The Commission’s delay “seems to be a reasonable course of action if one believes that the Wynn investigation would somehow bring to light information that would have changed the recommendation of the GCB,” says UNLV Political Science professor Rebecca Gill, who directs the Women’s Research Institute of Nevada. “I’m not convinced this is the case, nor am I aware of any arguments put forward to support the idea that the investigation would uncover something that would materially change things.”
Harris declined to say whether Alamo’s argument has merit.
“I am interested in the commission dealing with them,” she said of the proposed regulations.
Sources say some hotel operators contend the regulations are redundant and unnecessary, claiming workers are already protected by the Equal Employment Opportunity Commission.
Jones Blackhurst disagrees.
“The gaming industry is and always has been different,” she says. “We sell sex, liquor and self-indulgence and people behave badly. Employees are not going to file suits with the EEOC because they’re afraid they’d lose their jobs. This was a process that gave protection to women who were largely afraid.”
From 2005 to 2015, the nation’s hotel and restaurant workers filed at least 5,000 sexual harassment complaints with the U.S. Equal Employment Opportunity Commission (EEOC), the most in any industry.
Like Alamo, commissioners John Moran Jr., Philip Pro and Sandra Morgan, did not respond to requests for comment.
The Current did successfully contact Commissioner Deborah Fuetsch. “I think you had better talk with Dr.
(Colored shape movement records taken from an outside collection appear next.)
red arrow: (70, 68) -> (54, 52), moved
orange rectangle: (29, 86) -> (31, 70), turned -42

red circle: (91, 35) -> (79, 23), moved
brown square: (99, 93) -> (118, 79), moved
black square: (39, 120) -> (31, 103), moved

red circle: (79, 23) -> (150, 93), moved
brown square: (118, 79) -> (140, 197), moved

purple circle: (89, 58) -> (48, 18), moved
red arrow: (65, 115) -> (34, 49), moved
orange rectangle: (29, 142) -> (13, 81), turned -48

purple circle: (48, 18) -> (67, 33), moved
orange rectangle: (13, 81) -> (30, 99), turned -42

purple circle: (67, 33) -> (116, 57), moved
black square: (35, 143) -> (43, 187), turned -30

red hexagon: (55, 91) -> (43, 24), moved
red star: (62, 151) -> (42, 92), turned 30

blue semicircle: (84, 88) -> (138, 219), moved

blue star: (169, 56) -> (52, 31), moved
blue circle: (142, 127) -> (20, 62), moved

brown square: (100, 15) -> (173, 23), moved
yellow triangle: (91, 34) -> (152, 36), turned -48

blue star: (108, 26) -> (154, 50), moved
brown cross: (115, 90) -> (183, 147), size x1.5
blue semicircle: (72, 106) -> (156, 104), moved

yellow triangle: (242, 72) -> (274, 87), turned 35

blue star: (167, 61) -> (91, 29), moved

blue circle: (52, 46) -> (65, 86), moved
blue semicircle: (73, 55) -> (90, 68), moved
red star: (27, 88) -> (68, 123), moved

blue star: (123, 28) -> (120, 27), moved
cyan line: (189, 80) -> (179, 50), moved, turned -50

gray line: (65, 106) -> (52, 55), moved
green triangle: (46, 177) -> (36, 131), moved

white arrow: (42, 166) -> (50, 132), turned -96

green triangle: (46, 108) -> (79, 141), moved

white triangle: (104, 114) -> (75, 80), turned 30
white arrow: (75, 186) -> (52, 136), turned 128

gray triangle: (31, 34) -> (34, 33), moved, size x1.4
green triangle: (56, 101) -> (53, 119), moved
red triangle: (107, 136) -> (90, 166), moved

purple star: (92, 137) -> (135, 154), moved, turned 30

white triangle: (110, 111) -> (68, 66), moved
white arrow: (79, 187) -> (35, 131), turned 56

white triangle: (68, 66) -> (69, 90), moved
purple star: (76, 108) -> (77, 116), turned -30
Alamo about that,” Fuetsch said.
Is the Gaming Commission hoping the call for regulations will diminish with the passage of time?
Sources suggested the commission’s reticence is the result of “regulatory capture,” the failure of government that occurs when regulators are beholden to the special interests of the regulated, rather than to the public.
How can gaming commissioners, who are appointed, be held accountable?
“You call it out,” says Gill. “At least here in Nevada we may have learned a lesson recently about how unwilling we are as a state to tolerate this. There’s potential that significant public pressure would be able to move some of these folks.”
“I’m suspicious about any effort to delay and what could be actionable. We know enough about the dynamics and the level of protections Wynn had,” says Gill. “I’m not sure these people realize what’s at stake for the people who work in this environment. People who don’t experience harassment firsthand underestimate the effect it has on the workplace.”
“I would commend Becky Harris and the rest of the Control Board. Given the legal constraints they are operating in I think [the proposed regulation] is a bold statement,” says Gill. “But it still doesn’t provide another channel where people can complain. Our legal structure is weak because the first avenue you can pursue is through the company, which has a vested interested in protecting itself from liability. It’s easy to see why, even with these stricter rules you’d end up with under-reporting.”